Why do SSD sectors have limited write endurance?

Copied from "Why Flash Wears Out and How to Make it Last Longer ":

NAND flash stores the information by controlling the amount of electrons in a region called a “floating gate”. These electrons change the conductive properties of the memory cell (the gate voltage needed to turn the cell on and off), which in turn is used to store one or more bits of data in the cell. This is why the ability of the floating gate to hold a charge is critical to the cell’s ability to reliably store data.

Write and Erase Processes Cause Wear

When written to and erased during the normal course of use, the oxide layer separating the floating gate from the substrate degrades, reducing its ability to hold a charge for an extended period of time. Each solid-state storage device can sustain a finite amount of degradation before it becomes unreliable, meaning it may still function but not consistently. The number of writes and erasures (P/E cycles) a NAND device can sustain while still maintaining a consistent, predictable output, defines its endurance.


Imagine a piece of regular paper and pencil. Now feel free to write and erase as many times as you please in one spot on the paper. How long does it take before you make it through the paper?

SSDs and USB flash drives have this basic concept but at the electron level.

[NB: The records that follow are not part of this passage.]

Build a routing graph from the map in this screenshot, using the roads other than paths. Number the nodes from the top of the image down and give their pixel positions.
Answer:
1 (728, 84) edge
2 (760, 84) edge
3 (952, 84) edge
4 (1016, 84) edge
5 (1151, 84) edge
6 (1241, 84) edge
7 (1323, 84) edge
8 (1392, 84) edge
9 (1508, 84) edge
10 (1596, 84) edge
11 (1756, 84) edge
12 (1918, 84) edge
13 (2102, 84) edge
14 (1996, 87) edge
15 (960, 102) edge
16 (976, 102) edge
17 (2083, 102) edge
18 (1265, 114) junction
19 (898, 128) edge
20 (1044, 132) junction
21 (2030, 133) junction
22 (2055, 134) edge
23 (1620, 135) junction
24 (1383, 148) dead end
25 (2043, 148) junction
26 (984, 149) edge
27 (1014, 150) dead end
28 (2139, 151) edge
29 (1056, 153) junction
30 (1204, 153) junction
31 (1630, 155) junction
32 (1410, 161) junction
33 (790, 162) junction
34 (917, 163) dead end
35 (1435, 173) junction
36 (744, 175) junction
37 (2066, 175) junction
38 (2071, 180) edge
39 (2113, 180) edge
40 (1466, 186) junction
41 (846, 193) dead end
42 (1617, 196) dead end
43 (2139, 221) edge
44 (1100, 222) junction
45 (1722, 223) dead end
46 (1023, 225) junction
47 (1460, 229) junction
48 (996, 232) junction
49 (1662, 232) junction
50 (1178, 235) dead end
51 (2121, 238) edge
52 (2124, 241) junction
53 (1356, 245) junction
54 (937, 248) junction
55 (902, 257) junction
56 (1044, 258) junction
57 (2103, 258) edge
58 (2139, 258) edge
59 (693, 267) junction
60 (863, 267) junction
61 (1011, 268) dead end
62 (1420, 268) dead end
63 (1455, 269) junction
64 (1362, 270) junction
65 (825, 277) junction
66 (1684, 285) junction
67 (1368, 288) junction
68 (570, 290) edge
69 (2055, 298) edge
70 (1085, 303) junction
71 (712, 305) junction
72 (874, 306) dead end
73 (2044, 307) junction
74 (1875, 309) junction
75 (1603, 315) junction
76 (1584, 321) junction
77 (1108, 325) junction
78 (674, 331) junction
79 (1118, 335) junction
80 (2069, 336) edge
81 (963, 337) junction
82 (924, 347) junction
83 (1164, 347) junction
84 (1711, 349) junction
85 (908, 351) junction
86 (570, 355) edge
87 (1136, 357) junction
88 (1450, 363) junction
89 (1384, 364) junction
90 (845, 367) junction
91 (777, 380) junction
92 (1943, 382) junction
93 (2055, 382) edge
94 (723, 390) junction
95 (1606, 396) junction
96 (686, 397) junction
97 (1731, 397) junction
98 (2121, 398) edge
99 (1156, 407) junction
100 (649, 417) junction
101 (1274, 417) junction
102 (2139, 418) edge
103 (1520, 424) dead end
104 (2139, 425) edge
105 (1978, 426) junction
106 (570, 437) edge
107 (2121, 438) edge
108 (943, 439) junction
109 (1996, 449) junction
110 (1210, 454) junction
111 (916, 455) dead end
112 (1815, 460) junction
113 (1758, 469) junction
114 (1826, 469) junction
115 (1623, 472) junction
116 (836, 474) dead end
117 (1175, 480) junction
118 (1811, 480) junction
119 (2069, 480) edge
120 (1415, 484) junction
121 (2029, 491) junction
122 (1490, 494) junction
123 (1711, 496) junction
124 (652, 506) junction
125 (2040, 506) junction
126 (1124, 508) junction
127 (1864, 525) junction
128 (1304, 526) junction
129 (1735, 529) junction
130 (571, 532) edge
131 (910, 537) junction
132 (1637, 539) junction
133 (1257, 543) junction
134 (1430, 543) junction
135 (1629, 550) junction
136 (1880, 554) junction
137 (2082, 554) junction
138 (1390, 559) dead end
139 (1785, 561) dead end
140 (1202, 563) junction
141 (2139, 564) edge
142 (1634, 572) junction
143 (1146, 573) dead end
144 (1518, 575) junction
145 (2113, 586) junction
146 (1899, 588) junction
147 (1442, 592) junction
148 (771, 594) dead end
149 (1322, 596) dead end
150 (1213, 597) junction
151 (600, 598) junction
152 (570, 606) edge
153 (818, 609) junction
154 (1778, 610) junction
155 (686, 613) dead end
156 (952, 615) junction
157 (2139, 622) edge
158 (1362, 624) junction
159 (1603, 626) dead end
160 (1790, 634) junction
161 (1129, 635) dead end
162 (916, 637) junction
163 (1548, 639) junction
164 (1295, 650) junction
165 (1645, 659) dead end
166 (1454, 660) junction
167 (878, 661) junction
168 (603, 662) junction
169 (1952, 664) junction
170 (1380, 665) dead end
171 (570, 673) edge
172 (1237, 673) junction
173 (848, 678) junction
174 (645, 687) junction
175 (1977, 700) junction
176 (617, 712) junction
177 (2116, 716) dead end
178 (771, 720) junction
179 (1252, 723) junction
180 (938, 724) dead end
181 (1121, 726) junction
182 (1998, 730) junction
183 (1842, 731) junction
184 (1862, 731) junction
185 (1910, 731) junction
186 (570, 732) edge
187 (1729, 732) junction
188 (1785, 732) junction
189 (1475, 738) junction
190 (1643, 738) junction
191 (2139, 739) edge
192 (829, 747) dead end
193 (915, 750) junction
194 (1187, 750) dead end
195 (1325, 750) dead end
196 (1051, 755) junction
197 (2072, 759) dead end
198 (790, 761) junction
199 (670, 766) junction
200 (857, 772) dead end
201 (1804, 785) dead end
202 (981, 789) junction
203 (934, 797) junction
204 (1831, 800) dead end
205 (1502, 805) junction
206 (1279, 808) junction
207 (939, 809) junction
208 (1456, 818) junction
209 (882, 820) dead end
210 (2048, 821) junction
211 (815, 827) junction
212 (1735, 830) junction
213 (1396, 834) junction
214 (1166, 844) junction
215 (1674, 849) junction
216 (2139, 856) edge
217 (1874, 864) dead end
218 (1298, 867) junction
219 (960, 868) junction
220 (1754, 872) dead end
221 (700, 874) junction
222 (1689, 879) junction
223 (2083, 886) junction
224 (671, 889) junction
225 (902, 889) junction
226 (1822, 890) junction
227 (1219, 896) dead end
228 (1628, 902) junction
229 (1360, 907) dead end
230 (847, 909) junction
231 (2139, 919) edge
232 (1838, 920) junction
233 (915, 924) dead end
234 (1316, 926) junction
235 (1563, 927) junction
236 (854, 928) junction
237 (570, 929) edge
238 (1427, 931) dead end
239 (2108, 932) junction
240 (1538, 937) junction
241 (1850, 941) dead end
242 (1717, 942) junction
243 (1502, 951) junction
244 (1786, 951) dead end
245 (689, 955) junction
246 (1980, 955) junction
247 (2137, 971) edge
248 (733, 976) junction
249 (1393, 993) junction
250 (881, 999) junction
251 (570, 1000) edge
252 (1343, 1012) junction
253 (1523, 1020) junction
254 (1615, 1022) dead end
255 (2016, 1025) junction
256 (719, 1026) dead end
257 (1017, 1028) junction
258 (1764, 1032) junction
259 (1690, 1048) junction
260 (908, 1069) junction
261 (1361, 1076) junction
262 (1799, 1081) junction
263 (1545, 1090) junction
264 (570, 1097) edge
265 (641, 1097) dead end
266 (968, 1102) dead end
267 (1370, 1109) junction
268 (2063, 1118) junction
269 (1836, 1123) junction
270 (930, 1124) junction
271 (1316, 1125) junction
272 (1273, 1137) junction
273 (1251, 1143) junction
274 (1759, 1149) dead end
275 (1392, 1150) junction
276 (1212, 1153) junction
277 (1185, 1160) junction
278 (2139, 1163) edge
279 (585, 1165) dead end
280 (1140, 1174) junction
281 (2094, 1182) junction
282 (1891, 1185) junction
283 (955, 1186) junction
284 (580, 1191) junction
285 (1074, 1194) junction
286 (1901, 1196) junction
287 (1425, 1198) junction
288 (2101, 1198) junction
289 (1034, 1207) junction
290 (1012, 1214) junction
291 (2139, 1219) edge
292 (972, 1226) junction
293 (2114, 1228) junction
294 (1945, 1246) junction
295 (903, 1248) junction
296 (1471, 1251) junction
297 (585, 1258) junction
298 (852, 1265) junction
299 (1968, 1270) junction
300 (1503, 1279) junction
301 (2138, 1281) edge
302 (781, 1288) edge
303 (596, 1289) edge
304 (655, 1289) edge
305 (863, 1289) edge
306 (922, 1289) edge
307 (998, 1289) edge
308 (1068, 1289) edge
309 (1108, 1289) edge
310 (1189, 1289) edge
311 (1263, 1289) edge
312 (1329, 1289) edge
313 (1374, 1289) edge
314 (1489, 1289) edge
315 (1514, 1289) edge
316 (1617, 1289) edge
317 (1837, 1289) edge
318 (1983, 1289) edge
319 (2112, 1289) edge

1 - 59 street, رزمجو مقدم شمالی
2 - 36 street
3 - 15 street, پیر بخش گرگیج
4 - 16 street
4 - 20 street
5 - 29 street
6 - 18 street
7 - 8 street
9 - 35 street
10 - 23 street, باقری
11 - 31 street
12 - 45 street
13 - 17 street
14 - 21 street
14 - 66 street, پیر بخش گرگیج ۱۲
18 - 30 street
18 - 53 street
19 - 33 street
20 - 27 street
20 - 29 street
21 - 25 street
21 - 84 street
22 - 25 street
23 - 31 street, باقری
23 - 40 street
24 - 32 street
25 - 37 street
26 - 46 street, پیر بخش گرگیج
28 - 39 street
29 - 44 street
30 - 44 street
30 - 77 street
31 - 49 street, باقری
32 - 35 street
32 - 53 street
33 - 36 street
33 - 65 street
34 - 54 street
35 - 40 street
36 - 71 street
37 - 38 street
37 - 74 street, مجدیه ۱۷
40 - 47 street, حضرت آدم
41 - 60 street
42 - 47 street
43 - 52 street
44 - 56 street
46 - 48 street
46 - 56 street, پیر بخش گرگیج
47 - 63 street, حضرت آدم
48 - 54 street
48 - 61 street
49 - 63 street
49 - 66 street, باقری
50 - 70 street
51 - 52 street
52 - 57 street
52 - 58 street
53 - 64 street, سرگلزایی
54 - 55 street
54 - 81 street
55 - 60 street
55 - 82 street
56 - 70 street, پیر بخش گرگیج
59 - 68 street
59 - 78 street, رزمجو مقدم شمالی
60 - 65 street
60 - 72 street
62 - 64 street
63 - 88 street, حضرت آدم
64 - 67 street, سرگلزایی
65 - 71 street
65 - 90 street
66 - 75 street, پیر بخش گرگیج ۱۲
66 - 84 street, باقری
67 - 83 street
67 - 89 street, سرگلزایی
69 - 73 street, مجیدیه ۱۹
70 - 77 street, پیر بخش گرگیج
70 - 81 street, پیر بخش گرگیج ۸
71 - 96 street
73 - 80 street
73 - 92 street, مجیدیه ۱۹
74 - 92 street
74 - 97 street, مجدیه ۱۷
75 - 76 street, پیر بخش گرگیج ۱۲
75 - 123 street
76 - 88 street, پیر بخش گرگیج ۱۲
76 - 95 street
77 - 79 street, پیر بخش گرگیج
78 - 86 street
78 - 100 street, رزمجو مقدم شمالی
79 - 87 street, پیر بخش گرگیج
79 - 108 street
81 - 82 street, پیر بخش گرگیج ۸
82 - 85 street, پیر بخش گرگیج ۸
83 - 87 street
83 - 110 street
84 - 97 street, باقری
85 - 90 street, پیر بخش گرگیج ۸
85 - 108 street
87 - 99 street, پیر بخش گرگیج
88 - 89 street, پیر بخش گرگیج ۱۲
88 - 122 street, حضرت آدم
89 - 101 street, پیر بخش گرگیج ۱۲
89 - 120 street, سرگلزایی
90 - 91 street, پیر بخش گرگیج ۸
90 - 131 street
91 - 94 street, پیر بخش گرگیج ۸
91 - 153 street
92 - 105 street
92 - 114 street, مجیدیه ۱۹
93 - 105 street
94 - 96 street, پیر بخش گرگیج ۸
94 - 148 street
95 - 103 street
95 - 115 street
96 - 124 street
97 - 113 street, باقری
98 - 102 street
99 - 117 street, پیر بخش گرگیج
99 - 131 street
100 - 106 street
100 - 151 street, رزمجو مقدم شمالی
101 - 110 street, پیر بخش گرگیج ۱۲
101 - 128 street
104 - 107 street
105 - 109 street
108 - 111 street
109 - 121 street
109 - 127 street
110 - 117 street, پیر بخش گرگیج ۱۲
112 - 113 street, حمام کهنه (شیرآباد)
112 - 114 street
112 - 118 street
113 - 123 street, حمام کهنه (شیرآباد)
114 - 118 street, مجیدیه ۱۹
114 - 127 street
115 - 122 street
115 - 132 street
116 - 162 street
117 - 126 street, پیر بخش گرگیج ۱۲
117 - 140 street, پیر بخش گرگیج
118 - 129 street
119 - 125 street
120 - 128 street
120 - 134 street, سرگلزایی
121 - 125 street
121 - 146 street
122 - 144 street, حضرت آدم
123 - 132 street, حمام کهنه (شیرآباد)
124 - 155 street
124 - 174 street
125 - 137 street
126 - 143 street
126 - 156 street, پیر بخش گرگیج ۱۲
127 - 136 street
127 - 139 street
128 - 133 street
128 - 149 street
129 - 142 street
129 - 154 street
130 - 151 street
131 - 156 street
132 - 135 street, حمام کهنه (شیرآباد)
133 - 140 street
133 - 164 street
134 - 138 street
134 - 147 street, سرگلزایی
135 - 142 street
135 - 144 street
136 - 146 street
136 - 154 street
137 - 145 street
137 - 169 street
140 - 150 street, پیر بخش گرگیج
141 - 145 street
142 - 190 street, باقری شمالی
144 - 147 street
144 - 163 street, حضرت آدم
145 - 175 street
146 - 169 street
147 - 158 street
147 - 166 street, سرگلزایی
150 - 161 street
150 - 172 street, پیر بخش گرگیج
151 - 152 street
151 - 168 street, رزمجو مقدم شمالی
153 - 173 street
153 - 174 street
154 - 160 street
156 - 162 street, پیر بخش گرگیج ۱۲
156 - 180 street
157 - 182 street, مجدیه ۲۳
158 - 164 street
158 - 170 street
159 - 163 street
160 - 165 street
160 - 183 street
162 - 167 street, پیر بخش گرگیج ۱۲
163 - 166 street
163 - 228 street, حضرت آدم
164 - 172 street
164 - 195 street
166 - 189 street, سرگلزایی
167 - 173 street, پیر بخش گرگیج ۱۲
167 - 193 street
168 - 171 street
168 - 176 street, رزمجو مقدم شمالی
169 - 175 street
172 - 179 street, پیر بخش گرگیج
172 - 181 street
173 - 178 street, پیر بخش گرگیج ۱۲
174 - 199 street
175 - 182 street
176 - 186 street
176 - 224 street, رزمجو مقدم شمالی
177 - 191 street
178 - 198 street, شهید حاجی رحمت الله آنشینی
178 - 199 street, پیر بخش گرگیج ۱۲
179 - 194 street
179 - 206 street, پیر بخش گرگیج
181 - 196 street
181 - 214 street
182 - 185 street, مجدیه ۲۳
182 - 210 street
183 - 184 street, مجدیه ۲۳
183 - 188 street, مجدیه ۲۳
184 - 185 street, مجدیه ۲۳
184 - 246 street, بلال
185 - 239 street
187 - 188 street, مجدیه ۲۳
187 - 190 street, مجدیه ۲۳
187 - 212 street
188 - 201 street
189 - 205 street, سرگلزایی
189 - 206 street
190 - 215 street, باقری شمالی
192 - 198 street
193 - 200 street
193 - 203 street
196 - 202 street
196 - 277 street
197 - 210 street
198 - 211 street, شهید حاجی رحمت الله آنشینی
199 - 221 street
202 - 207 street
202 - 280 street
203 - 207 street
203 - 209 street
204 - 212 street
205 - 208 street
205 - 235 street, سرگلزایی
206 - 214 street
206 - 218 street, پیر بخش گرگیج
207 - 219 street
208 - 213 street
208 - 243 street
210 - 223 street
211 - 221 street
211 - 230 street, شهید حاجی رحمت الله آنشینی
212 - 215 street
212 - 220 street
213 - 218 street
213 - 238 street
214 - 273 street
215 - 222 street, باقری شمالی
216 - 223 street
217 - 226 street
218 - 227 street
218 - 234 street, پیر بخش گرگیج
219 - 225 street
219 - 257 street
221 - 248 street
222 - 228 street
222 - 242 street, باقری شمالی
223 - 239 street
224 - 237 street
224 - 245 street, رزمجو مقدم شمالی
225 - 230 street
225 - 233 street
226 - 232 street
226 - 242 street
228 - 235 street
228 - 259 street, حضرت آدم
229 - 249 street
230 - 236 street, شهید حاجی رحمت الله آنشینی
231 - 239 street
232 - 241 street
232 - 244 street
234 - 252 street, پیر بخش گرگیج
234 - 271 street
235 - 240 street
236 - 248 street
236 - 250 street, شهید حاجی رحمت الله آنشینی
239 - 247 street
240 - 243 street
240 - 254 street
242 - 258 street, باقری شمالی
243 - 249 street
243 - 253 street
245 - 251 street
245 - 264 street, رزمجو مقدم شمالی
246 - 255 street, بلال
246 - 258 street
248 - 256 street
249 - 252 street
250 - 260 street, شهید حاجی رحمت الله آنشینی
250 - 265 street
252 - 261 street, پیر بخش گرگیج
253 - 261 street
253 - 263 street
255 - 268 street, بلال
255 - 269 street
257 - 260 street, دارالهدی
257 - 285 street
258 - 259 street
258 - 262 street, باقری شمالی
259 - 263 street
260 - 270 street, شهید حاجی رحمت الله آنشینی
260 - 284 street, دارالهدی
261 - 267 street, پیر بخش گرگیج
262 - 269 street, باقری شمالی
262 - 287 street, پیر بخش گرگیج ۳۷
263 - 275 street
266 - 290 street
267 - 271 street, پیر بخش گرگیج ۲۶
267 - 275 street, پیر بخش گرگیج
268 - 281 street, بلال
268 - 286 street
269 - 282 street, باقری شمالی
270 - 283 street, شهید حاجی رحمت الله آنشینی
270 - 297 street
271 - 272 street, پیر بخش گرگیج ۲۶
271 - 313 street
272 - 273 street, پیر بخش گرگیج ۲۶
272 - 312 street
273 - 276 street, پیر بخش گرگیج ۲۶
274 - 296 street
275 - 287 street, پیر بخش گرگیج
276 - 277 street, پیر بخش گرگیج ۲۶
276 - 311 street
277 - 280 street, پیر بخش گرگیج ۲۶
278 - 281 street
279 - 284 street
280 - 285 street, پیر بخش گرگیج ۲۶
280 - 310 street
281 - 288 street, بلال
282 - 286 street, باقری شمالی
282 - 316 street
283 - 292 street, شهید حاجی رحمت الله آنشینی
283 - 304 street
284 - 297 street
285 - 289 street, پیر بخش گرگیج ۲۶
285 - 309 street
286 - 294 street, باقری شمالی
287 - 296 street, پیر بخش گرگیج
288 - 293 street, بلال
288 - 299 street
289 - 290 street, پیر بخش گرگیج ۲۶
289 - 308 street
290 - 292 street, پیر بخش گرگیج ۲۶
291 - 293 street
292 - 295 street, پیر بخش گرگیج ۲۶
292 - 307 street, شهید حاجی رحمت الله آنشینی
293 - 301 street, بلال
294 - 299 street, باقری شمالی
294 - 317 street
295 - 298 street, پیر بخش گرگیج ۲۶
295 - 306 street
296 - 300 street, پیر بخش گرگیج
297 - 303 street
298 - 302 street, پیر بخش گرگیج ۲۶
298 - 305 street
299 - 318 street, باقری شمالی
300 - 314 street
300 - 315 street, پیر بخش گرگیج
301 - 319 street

The problem is that the NAND flash substrate used suffers degradation on each erase. The erase process involves hitting the flash cell with a relatively large charge of electrical energy, this causes the semiconductor layer on the chip itself to degrade slightly.

This damage on the long run, increase bit-error rates that can be corrected with software, but eventually the error correction code routines in the flash controller can't keep up with these errors and the flash cell becomes unreliable.